1. Field of the Invention
The present invention relates to a fuel injection device. The present invention can be suitably applied to a fuel injection device mounted to each cylinder of an internal combustion engine for injecting fuel into the cylinder.
2. Description of Related Art
A fuel injection valve of a fuel injection system of a diesel engine is known as a fuel injection device. The fuel injection valve is mounted to each cylinder of the engine and injects fuel into a combustion chamber of the cylinder. The fuel injection valve includes a nozzle body, which is formed with injection holes for injecting the fuel, and a nozzle needle, which ascends and descends inside the nozzle body to open and close the injection holes, as described in Unexamined Japanese Patent Application Publication No. 2003-83203. In this kind of fuel injection valve, the nozzle needle has a sliding portion in the shape of a circular column, which can move in the nozzle body in a sliding manner, an insertion portion in the shape of a circular column, of which external diameter is smaller than that of the sliding portion, and a pressure-receiving portion connecting the sliding portion with the insertion portion. The nozzle body is formed with a guide portion, which holds the sliding portion in a sliding manner, and with a fuel sump chamber, which is formed on an injection hole side of the guide portion. The insertion portion is inserted through the fuel sump chamber.

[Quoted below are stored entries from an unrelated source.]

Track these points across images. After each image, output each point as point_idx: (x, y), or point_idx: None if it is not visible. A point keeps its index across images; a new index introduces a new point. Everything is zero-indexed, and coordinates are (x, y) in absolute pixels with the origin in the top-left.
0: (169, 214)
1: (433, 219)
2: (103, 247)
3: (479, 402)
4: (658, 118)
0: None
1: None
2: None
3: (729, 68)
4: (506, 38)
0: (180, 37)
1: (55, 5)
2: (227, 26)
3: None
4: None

High-pressure fuel, which is to be injected through the injection holes, is supplied to the fuel sump chamber. The high-pressure fuel leaks through a clearance between the sliding portion and the guide portion.
A fuel injection valve of a common rail type fuel injection system as a fuel injection system of a diesel engine disclosed in Unexamined Japanese Patent Application Publication No. 2003-166457 includes a nozzle needle, a nozzle body, a body for holding the nozzle body, and a command piston. The command piston reciprocates inside the body to directly or indirectly move the nozzle needle. A control chamber is formed on a side of the command piston opposite from the nozzle needle. The fuel pressure in the control chamber can be changed by opening or closing an electromagnetic valve. When the electromagnetic valve is closed, the high-pressure fuel is supplied into the control chamber, and the control chamber is filled with the high-pressure fuel. A sliding portion of the command piston and a guide portion of the body can slide on each other. When the control chamber is filled with the high-pressure fuel, the high-pressure fuel leaks through the clearance between the sliding portion of the command piston and the guide portion of the body.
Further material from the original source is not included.